When Brum had been young, he had not believed in the vengeance, not really. But that was before the raids, before the destruction of his people, before he had seen the avenger with his own eyes. Now he was a grown man, nearly fourteen years old, and he knew that the vengeance was real, was needed, and he had seen today that the avenger was still nearby.

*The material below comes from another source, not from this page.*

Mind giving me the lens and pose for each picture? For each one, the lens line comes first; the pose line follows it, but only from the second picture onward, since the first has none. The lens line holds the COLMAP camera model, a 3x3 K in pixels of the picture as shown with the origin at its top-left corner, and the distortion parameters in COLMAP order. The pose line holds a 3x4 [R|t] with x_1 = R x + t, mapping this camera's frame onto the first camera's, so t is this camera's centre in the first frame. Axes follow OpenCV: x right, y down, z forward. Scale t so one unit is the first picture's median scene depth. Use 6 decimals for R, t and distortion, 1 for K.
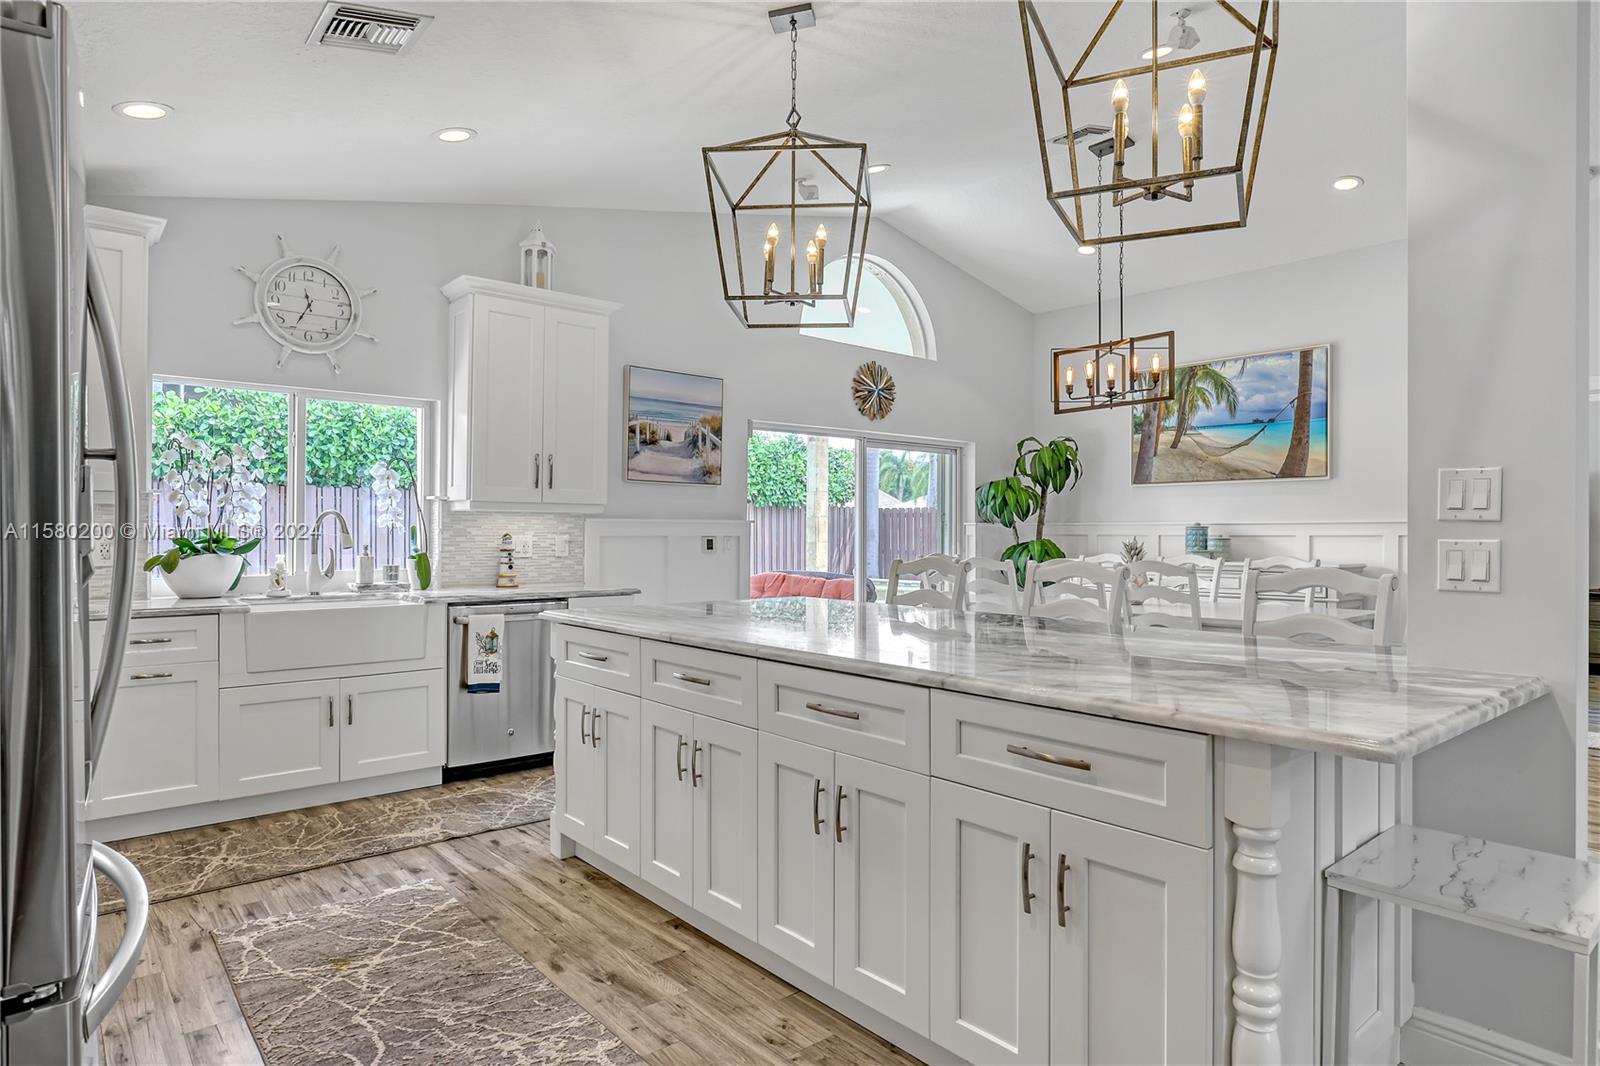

Brum silently prayed to his gods in the dark, the Strange Gods. It was the Coranians who had first spread their worship through the north. Brum's people in the old time had persecuted and tortured and robbed and murdered the Coranian prophets. But the Coranians worked certain miracles that impressed the people deeply and led them to believe in the Strange Gods, even as they continued to rob and murder Coranians. When the last Coranian was dead or fled, a shame came upon the people and they began to feel that they had done a great wrong that would be paid for in the fullness of the gods' slow anger. But they also began to believe prophecies of an avenger, who would come in the time of their pain to avenge their destruction.
This meant, as Brum understood the prophecy, that he and his fellow slaves would soon die. And this happy thought kept him awake deep into the watches of the night. It would be over soon. It would all be over soon.
Chapter Twenty-seven: Long Shots
The next day, and for many a day, Morlock went alone into the city to look for Yaniunulu. Hlupnafenglu protested at first, arguing that he should come along, but Morlock pointed out that the outliers needed a maker. Hlupnafenglu, or rather the Red Shadow, was also inconveniently infamous in the more dangerous quarters of Wuruyaaria. Even more important, Morlock needed to be alone. He wanted none of his friends around to watch in pity and amazement as he scratched at nonexistent insects, twitched and shook, and suffered diarrhea or the other panoply of indignities that came when he came off a binge.